2024 DOJ tackles wire-fraud and market manipulation on the blockchain
The arrest of the Pepaire-Bueno brothers in Boston yesterday brings the progress in cryptocurrency regulation into focus. The two brothers used a bug in the FlashBot relay system to frontrun MEV bots and managed to drain $25.38 million worth of assets from bots in only 8 transactions, 12 seconds. The preparation took months, based on their discovery of a bug in the FlashBots relay system.
Quick background
The FlashBots network, unlike the Ethereum blockchain, is not public. It was built to allow Ethereum users to pay miners extra in exchange for priority in including their transaction in blocks, skipping the line to this public database. This ‘bribing’ of miners facilitates front-running of normal on-chain traders. This practice, nicknamed MEV, netted over $1 billion in profits since 2019.
FlashBot operators are usually unable to see or modify transactions they are relaying, but the Pepaire-Bueno brothers found a bug.
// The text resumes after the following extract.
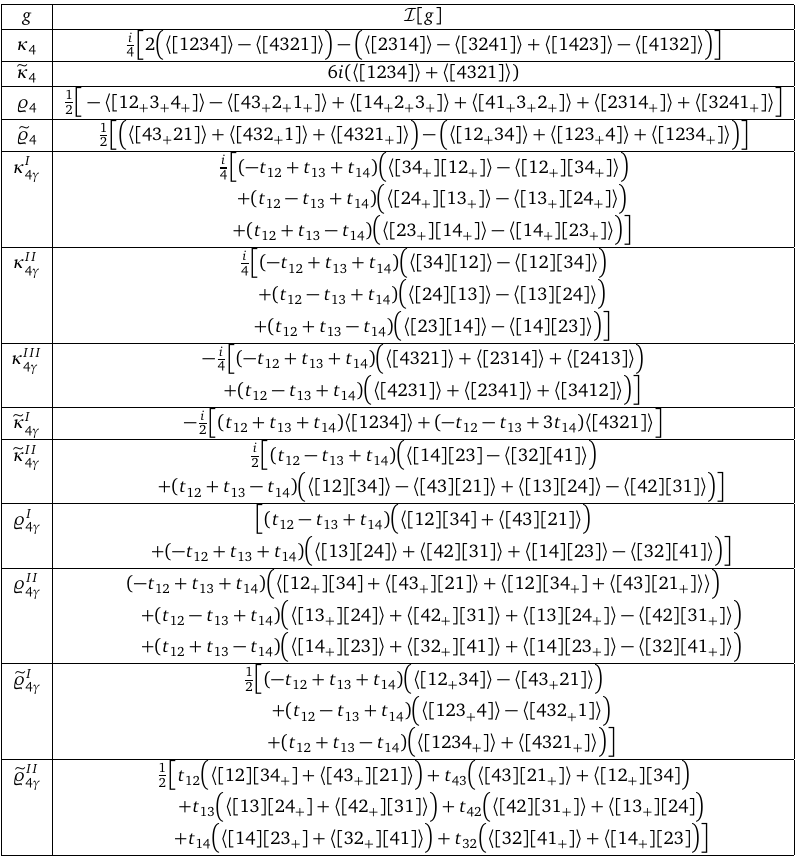
Table 6: Relations between the OTO couplings and the 4-point OTO cumulants of O ( t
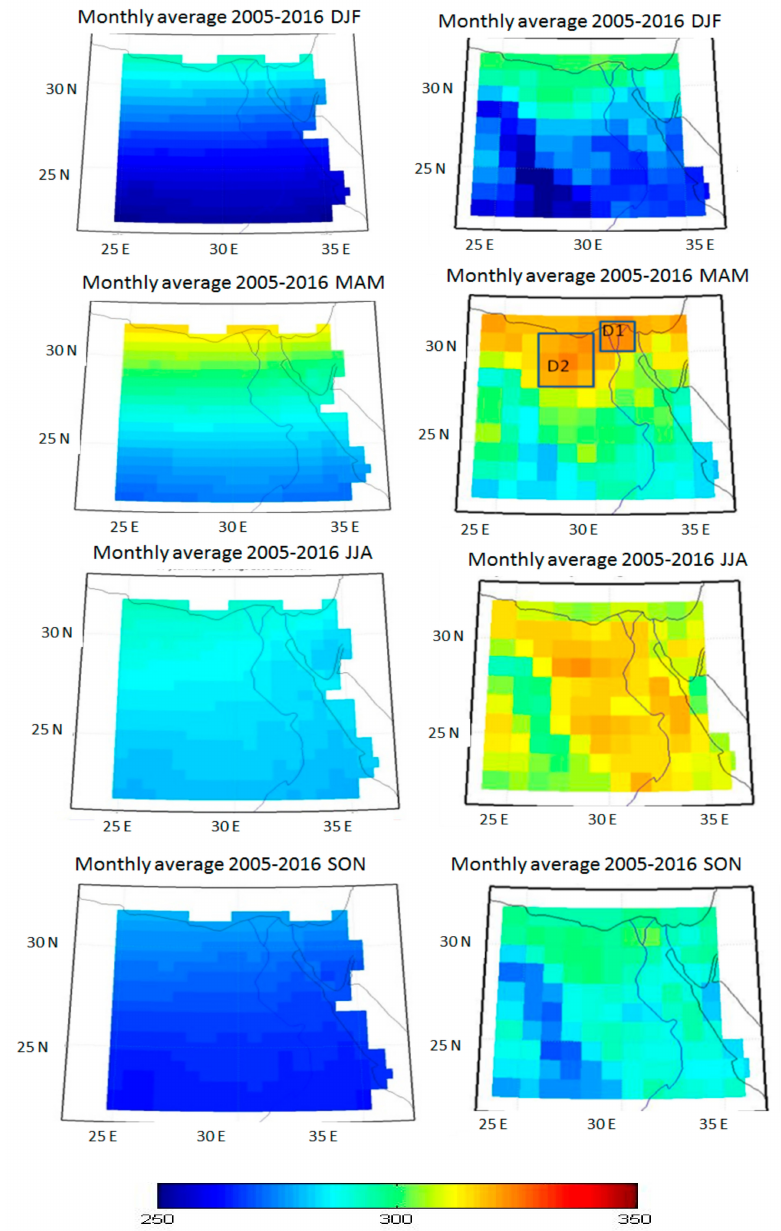
Figure 6. Seasonal average of TOC in (DU) over Egypt for winter (DJF), spring (MAM), summer(JJA) and fall (SON), for the period (2005–2016). Two domains, D1 and D2, are shown for further analysis on MAM map for MERRA-2 ( left panel ) and AIRS ( right panel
They relayed a block after slightly changing it to make it invalid. As a result the system automatically exposed the content of the block. Then, the brothers modified the transaction data to suit themselves, signed it and broadcasted it to the miners, this time without the mistake in it.
Why were the brothers arrested while MEV front-runners are free?
The brothers ‘skimmed’ the $25 million by finding a bug which let them bypass the normal functionality of the FlashBot system. Now that the bug has been discovered it was fixed. In contrast, the practice of MEV uses normal blockchain rules to front-run traders, and this can not be fixed. But you can also argue that the FlashBot network itself helps MEV traders game the normal Ethereum network.
Another answer may be in the definition of front running. Illegal front running is defined as using privileged information to gain an advantage for example, a stock broker front-running a client. Using public Ethereum transaction information for profit isn't obviously illegal front-running.
MEV is not off the hook though. While you can say MEV is just arbitrage, arbitrage has a function in markets- it improves liquidity and lowers prices in addition to raising them. MEV only hikes prices, sometimes substantially. Miners and front runners are the only ones benefiting.
Everyone else, the everyday users of the Ethereum network, are manipulated. It’s definitely possible to categorize this practice as not front-running, serving no purpose but hiking prices for profit. It’s possible that continued regulation of blockchain activity will put MEV in question as well.
What’s clear is that the DOJ is watching activity around DEXs and DeFi closely and taking regulating seriously. Their 19-page detailed report on the matter proved they have access to people who understand these technologies and activities well. Arresting people for ‘wire-fraud’ on the Ethereum blockchain is a big step and a huge signal to all operators across all blockchains.Furthermore, their ability to arrest them shows additional expertise. We’re now in yet another new phase of cryptocurrency regulation.